Attempts to identify good research have been active for years. For example, CiteSeerX and other’s like them, use an articles citation index to rank research. Citation indexes are sort of like Google’s page rank and uses a count of how many citations a research paper has garnered since publication as their metric of importance.
Although citation indices are a single, easy to calculate metric, they don’t seem to be a foolproof method to identify foundational research and it takes a number of years to become evident. The researchers at MIT decided to see if using an AI model to identify high impact research would work better.
But first please take our new poll:
How DELPHI works
Apparently, DELPHI uses article metadata, such as one can find looking at the Nature article behind this research (linked to above), to create a knowledge graph. They then use the knowledge graph and an AI model to predict whether the research will become high impact or not. The threshold they used for their publication was any research DELPHI predicts would be in the top 5% of all research in a domain.
Not having access to their paper (or code, see below), we can’t determine if they used a DNN or some other AI/data analytics approach to come up with their prediction.
The input data (article metadata) came from a website, Lens.org which provides metadata for ~230M research articles and ~130M patent filings. The researchers focused on life sciences as the domain to analyze to predict impact, but presumably their approach would work on any scientific domain.
The research analyzed all scientific articles for 42 life sciences journals (listed in articles supplementary information). They used as their training set articles written prior to 2017. And then used their model to predict the impact for articles published since 2018.
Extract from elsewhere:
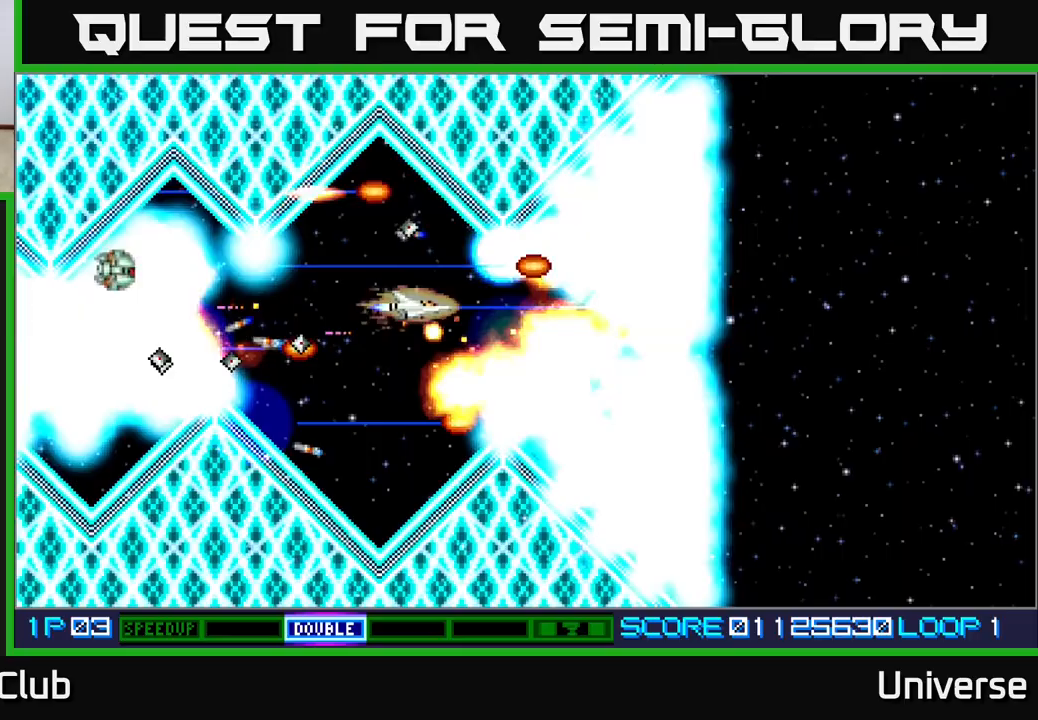
{"buttons": ["A"], "events": [[100, "DPAD_LEFT", "up"], [100, "DPAD_UP", "up"], [283, "DPAD_LEFT", "down"], [317, "DPAD_DOWN", "down"], [400, "DPAD_LEFT", "up"], [500, "DPAD_DOWN", "up"]]}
In the Nature article’s supplementary information they provide a table (Table 2) which lists some of life-sciences articles since 2018 that DELPHI predicts will have high ((top 5%) impact . There’s ~50 articles listed in the table and they supply the (knowledge) Full-graph (citation) count as well as citation counts for the articles.
The Nature article’s home page also list links to the researchers code and data on one of the researchers GitHub repos. When I attempted to download the trained model and sample dataset, it generated a “links had expired” error message from Dropbox . The repo readme file suggested reaching out to the researcher if this happened. We did that, but had not received any response prior to this post’s publication. .
In any case, in the GitHub repository, there are a sample Jupiter notebook and dockerfile used to create a container to run the notebook in. The data they supplied, supposedly is a sample of 206 articles (metadata) and the notebook uses their model to predicts the impact level for those sample articles .
I would have liked to see more information on their model layer structure, hyper-parameters and other model information as well as prediction reliability statistics. But perhaps this is outlined in the Nature article or provided in the model download.
But the approach seems sound enough and even if the researchers didn’t use a DNN, it would easily lend itself to a DNN prediction, assuming you could :
1. Algorithmically create the knowledge graph from article metadata,
2. Digitize and quantify the metadata knowledge graph for all the articles, and
3. Had an independent assessment of impact levels for all research in the training set.
Now if we could just do this for blog posts and podcasts it might be even more useful (for us).